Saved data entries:

================================

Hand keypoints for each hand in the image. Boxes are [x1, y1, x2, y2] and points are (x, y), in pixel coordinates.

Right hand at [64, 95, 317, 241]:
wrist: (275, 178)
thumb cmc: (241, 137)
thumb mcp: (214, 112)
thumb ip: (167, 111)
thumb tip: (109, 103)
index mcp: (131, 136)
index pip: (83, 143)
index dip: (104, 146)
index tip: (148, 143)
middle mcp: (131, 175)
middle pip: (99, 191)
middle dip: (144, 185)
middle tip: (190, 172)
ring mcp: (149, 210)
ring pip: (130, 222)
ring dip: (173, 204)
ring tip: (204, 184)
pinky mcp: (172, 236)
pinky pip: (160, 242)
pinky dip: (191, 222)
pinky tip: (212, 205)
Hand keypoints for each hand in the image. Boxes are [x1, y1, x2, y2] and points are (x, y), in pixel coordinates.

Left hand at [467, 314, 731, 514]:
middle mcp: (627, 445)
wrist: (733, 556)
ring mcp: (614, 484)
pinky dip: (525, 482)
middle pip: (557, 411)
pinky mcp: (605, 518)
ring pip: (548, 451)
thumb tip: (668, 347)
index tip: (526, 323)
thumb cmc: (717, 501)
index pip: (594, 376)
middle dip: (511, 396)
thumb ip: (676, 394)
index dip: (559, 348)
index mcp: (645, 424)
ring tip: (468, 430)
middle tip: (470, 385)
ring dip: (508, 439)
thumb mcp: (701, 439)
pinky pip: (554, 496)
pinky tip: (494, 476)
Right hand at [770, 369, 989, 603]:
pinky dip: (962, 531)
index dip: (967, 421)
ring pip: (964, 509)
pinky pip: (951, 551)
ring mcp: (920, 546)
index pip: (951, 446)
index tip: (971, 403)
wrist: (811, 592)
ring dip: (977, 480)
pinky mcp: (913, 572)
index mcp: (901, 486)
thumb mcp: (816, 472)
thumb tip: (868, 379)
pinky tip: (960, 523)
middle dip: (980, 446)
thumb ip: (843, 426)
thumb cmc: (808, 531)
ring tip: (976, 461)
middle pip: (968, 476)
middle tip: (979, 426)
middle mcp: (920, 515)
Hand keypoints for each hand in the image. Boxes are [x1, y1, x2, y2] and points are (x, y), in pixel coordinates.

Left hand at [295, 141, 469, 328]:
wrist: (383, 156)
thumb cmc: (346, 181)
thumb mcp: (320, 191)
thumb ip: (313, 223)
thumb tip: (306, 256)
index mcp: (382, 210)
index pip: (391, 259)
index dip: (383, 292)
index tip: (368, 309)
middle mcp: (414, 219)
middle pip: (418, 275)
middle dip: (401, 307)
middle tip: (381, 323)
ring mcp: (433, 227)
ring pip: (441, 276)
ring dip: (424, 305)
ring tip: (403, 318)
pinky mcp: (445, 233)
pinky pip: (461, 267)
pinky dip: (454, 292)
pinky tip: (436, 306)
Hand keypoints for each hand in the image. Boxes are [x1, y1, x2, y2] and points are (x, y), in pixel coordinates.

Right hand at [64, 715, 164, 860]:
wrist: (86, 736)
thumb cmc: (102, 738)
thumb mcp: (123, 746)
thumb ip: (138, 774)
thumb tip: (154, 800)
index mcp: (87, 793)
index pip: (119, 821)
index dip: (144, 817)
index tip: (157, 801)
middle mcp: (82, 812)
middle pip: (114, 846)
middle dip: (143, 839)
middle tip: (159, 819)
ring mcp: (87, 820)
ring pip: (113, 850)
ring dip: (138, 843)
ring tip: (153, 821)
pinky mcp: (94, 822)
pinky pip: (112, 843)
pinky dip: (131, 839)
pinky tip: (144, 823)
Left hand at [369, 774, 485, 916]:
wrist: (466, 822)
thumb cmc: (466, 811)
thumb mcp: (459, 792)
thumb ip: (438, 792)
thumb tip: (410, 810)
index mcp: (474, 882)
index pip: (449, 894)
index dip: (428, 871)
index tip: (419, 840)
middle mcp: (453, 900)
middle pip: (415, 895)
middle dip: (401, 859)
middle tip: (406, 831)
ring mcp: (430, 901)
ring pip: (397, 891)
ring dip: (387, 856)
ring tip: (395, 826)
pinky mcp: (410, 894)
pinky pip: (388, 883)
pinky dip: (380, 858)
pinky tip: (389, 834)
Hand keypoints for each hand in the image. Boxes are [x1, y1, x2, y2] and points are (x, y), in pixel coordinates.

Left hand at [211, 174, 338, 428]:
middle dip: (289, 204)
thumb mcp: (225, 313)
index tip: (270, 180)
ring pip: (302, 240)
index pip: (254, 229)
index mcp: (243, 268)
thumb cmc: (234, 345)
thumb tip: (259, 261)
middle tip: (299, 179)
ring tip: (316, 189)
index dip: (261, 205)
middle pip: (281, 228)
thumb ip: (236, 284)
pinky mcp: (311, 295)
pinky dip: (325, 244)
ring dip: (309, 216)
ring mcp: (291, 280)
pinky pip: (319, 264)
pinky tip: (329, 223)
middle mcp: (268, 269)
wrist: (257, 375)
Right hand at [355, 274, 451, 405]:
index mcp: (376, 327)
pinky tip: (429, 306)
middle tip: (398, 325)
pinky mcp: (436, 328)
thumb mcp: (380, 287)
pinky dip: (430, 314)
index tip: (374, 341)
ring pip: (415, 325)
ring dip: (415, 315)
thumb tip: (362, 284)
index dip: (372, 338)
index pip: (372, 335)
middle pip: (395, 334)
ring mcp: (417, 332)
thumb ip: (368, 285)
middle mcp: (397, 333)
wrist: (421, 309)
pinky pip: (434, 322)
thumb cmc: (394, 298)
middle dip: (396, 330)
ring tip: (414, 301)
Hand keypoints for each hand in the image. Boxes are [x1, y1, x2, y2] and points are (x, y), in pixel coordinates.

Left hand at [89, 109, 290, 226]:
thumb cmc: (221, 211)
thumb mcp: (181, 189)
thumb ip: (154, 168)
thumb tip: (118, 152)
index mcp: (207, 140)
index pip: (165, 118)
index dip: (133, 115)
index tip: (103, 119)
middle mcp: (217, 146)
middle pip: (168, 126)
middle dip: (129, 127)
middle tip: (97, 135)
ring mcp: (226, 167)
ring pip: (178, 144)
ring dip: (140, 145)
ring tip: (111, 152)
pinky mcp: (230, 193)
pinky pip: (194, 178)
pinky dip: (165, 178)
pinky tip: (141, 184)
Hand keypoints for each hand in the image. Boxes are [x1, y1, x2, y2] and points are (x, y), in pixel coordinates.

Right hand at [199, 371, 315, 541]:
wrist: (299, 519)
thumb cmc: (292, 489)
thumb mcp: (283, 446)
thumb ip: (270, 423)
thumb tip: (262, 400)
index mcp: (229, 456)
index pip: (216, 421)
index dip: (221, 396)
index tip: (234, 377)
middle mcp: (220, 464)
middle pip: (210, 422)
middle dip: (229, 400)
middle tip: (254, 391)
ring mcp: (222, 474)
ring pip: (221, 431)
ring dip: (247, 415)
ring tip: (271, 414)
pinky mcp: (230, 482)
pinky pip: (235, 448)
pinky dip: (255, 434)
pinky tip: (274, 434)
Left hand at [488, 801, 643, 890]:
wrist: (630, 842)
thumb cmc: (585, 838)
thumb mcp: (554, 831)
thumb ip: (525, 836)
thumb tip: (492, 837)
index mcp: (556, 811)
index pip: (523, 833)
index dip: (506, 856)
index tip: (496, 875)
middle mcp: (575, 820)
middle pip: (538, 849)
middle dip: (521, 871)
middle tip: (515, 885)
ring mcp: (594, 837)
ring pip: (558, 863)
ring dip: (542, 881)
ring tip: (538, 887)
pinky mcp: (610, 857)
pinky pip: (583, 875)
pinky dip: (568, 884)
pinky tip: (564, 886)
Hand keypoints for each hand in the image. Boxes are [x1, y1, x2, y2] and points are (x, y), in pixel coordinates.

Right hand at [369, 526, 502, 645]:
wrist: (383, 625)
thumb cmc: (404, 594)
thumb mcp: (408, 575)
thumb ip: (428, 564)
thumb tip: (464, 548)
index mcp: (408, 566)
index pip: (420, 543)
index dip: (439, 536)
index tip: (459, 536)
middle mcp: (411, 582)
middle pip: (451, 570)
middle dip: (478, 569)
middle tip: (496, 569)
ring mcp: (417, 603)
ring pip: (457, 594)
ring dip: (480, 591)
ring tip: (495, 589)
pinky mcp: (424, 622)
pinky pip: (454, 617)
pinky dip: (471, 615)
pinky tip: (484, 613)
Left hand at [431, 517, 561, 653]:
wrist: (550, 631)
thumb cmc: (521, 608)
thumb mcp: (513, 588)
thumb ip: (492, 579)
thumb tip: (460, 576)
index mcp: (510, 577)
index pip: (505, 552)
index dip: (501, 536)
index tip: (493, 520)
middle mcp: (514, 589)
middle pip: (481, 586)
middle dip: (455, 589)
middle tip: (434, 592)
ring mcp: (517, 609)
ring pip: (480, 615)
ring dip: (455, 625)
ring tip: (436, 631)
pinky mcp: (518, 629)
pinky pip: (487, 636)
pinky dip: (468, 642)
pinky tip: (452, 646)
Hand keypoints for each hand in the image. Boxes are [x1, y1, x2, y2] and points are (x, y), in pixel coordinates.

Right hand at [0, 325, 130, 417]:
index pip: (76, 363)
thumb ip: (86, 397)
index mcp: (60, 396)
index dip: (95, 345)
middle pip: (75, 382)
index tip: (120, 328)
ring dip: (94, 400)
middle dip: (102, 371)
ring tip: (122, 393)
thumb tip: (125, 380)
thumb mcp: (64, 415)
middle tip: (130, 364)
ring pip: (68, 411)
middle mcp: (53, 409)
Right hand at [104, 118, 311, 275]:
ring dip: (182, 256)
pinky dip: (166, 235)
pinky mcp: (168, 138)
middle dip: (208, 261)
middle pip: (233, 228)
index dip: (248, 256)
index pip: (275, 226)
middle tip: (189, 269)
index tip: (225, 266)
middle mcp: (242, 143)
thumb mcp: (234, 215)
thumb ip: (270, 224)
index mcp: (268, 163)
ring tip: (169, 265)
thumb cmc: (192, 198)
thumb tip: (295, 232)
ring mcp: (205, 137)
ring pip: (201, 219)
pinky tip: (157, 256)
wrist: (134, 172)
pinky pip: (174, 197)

================================

- WORK TASK -
Look through the entries above and quote exactly the lines from the line with "thumb mcp: (408, 575)" to the line with "middle tip: (496, 569)", counting both of those lines.

- RESULT BELOW -
thumb mcp: (408, 575)
thumb ip: (428, 564)
thumb tip: (464, 548)
index mcp: (408, 566)
index pip: (420, 543)
index dip: (439, 536)
index tip: (459, 536)
middle mcp: (411, 582)
middle pip: (451, 570)
middle dip: (478, 569)
middle tip: (496, 569)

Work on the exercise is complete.